• **Consigne 1**
Répondez à ces questions d'après le compte rendu du DOCS Forum :
(a) Combien de projets ont été présentés au concours ?
(b) Quel montant chacun des trois projets primés a-t-il reçu ?
(c) Selon la rumeur, qu'est-ce qui serait en préparation pour 2012 ?
• **Consigne 2**
Poursuivez le compte rendu du DOCS Forum à partir de sa dernière phrase.

Que dire du « concours » en lui-même ? Sur seize projets présentés, une moitié d’entre eux étaient assez développés pour qu’on puisse y deviner un film. Les trois « élus » par les jurés (qui ne nous ont pas été présentés bien que nous leur ayons fait chacun notre tour un dangereux show de Music-hall, risquant, à chaque instant, de tomber de scène) sont Hasta el fin de los días de Mauricio Bidault, Maderas musicales de Carlos Montes de Oca et Hotel de paso de Paulina Sánchez, trois projets bien ficelés menés par des réalisateurs et réalisatrices au fort point de vue. Chacun a obtenu un prix de 3 000 euros environ. J’en pince pour Hotel de Paso : un hôtel à la frontière avec les Etats-Unis où les migrants sont à la croisée des chemins, espérons que Paulina pourra produire son film dans des délais raisonnables et avec un budget confortable.

Pour conclure, je pourrais mentionner que j’ai bien aimé les petits canapés et le vin rouge servis au pot de clôture du DOCS Forum ; par contre, je lance un appel désespéré aux organisateurs : Mesdames et Messieurs les organisatrices et les organisateurs, je vous en supplie, je vous en conjure, n’appelez plus à la rescousse les producteurs de canettes de « Whisky – Coca tout faits » pour la soirée de remise de prix… je sais bien que vous devez faire avec les sponsors pour pouvoir monter votre évènement mais passer une fois par la torture est déjà bien suffisant dans un même festival…

Ludovic Bonleux

PS : Selon les murs qui, comme nous le savons tous, ont vent de bien des rumeurs, un Sunny Side mexicain serait en préparation pour 2012… C’est le moment de commencer à féconder ses tiroirs à projets… et de préparer son voyage. Ici, je connais un hôtel sympa.

• **Partie du listing**

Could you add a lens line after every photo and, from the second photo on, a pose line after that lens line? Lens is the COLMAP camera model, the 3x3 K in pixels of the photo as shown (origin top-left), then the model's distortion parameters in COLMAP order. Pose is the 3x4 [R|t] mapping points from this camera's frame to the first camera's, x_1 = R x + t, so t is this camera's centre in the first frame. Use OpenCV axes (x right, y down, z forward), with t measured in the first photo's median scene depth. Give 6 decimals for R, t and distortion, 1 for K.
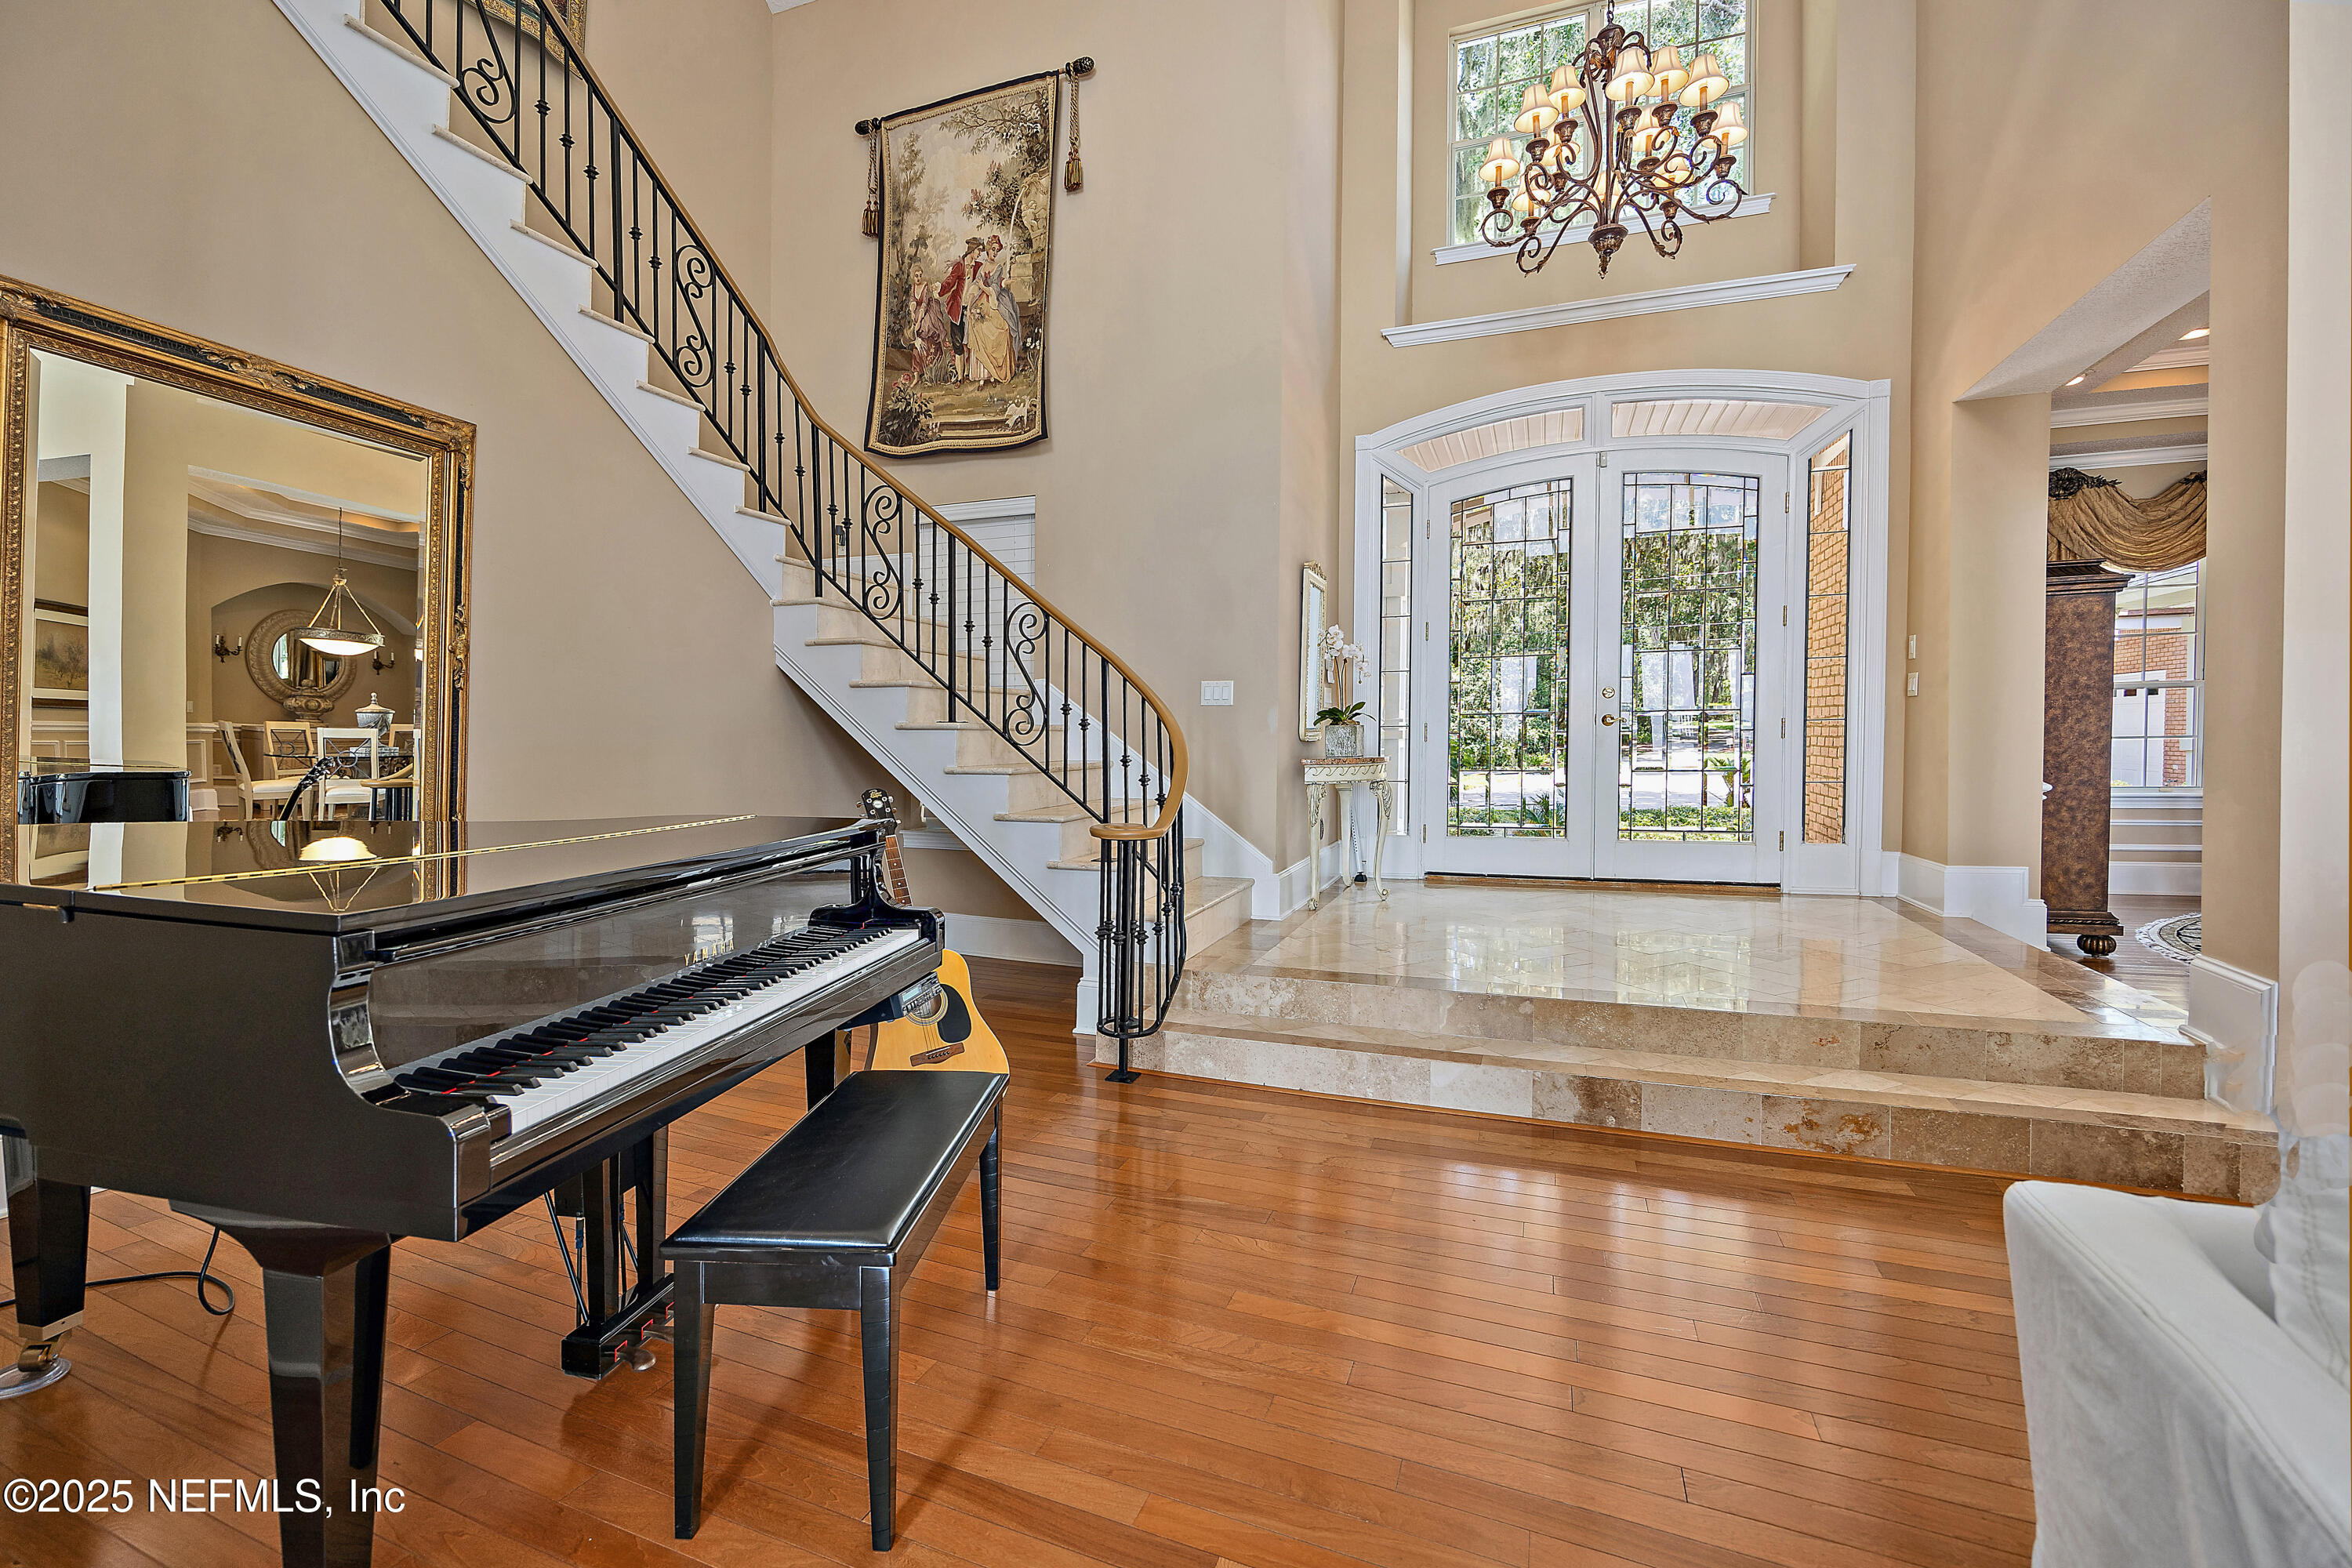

• **Réponse attendue 1**
(a) Seize projets.
(b) Environ 3 000 euros.
(c) Un Sunny Side mexicain.

• **Réponse attendue 2**
Les candidats, Marta Andreu et les petits fours – DOCSDF 2011 – © Cynthia Erika Gonzalez

Les précision du Blog documentaire

1. Réalisateur et photographe, Ludovic Bonleux vit et travaille au Mexique où il a réalisé Le Crime de Zacarias Barrientos (Images Plus, K production, CDP, 52´,2008) et Souviens-toi d´Acapulco (Novanima, Terra Nostra Films, 73´, en post-production). Vous pouvez retrouver certaines de ses photographies par ici.

2. Le palmarès de la 6e édition du Festival international de cinéma documentaire de Mexico a notamment distingué Last chapter. Goodbye Nicaragua, de Peter Torbiörsson, Tren Paraguay, de Mauricio Rial Banti, El lugar más pequeño, de Tatiana Huezo et Welcome to Romford, de Simon Smith.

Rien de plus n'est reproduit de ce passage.